The above code is the final out come of all my findings on internet. I've even tried pandas library and it's final output is same as well.


Solution

  • Another alternateive to what I want to achive I've done using Wondows Powershell script.

    ((Get-Content -path $args[0] -Raw) -replace '\|', '^|') | Set-Content -NoNewline -Force -Path $args[0]
    ((Get-Content -path $args[0] -Raw) -replace '^"', '') | Set-Content -NoNewline -Force -Path $args[0]
    ((Get-Content -path $args[0] -Raw) -replace "`"\r\n$", "") | Set-Content -NoNewline -Force -Path $args[0]
    ((Get-Content -path $args[0] -Raw) -replace '"\r\n"', "`r`n") | Set-Content -NoNewline -Force -Path $args[0]
    ((Get-Content -path $args[0] -Raw) -replace '","', '|') | Set-Content -NoNewline -Force -Path $args[0]
    ((Get-Content -path $args[0] -Raw) -replace '""', '"' ) | Set-Content -Path $args[0]
    

    Execution Ways:

    1. Using Powershell

      replace.ps1 '< path_to_file >'

    2. Using a Batch Script

      C:\Windows\System32\WindowsPowerShell\v1.0\powershell.exe -ExecutionPolicy ByPass -command "& '< path_to_ps_script >\replace.ps1' '< path_to_csv_file >.csv'"
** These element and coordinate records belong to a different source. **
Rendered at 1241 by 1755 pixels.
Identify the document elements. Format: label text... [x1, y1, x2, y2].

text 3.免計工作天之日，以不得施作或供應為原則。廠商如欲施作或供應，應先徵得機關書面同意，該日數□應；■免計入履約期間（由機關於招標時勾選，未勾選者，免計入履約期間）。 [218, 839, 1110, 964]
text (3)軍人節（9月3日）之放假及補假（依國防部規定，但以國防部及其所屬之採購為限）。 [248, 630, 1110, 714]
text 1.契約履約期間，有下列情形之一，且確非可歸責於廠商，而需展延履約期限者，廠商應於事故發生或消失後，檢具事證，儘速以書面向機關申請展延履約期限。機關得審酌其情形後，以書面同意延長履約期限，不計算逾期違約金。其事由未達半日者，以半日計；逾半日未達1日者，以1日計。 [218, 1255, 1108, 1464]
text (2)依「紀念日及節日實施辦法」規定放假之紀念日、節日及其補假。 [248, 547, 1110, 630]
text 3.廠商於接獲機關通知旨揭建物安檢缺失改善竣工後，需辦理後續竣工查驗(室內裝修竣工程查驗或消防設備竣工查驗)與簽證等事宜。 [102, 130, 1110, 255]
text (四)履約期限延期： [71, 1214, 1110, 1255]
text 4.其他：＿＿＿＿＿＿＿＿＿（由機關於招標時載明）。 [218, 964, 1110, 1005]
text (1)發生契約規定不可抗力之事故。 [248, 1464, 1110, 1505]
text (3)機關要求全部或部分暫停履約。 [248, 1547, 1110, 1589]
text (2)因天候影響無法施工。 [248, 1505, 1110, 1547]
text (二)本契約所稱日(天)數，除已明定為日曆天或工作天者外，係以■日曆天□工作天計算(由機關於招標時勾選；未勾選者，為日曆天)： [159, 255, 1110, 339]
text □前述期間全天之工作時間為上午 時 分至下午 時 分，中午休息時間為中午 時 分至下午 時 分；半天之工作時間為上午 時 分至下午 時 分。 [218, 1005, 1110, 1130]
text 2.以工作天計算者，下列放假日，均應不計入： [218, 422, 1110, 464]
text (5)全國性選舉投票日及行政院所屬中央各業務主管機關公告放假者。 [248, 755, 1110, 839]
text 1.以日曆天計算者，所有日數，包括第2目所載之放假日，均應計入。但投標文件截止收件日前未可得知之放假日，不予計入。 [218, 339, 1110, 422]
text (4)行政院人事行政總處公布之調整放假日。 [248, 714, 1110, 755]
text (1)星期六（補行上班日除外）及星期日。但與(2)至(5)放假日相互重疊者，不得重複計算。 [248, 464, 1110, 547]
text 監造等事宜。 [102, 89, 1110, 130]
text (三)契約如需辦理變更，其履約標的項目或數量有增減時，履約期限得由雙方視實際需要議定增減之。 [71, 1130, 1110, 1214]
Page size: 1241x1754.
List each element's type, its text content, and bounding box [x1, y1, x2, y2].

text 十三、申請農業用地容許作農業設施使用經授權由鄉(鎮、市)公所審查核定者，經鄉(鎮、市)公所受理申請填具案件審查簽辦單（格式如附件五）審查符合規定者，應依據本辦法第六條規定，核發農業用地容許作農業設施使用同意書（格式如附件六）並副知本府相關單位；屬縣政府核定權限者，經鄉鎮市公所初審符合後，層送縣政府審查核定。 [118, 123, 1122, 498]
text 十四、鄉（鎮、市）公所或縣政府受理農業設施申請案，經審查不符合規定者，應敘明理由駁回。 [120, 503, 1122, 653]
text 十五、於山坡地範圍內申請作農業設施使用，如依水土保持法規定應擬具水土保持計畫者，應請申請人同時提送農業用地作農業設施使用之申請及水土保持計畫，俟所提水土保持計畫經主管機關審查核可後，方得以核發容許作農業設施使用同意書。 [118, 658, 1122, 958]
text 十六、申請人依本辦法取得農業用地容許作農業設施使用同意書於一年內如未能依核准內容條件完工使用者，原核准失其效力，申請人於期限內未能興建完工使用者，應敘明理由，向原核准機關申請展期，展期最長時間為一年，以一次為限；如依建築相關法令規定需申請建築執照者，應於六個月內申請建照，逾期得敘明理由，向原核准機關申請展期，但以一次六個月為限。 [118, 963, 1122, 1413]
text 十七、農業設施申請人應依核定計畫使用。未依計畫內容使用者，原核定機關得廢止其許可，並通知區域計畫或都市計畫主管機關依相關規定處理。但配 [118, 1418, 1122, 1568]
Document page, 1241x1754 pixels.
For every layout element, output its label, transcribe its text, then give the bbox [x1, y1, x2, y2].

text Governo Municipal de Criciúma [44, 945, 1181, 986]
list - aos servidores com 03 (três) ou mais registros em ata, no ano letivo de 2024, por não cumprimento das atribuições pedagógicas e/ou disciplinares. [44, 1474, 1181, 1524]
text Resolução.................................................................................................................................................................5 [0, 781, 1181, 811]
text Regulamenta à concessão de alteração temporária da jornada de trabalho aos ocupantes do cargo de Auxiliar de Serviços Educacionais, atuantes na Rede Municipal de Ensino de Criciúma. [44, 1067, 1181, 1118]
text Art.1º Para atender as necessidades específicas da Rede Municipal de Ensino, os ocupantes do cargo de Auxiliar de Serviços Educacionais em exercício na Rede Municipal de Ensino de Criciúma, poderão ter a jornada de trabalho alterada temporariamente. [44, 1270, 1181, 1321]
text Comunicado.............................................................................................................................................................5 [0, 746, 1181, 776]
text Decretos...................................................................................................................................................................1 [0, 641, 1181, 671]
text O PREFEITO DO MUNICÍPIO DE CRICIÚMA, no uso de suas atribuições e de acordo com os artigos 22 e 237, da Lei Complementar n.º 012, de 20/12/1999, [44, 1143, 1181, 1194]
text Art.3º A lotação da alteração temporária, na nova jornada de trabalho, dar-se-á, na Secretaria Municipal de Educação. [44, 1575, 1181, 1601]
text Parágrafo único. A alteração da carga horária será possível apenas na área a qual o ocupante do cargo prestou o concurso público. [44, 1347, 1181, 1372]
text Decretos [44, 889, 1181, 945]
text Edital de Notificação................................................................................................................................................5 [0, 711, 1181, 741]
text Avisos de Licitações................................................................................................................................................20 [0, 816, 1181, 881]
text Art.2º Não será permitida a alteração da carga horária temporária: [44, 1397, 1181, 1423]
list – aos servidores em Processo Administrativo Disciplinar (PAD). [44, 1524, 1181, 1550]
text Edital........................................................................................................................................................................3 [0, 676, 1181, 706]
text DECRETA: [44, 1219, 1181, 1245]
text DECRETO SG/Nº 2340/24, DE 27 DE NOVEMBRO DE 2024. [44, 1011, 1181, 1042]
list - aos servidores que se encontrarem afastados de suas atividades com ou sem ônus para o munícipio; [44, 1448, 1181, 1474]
    NOTE: Powershell V5.0 or greater required

    This can process 1 Million of records in a minute or so.

    What I've figured out is that we have to split bulky csv files to multiplve file with 1 Million records each and then process them all seperately.

    Please correct me if I'm wrong, or there's any other alternate to it.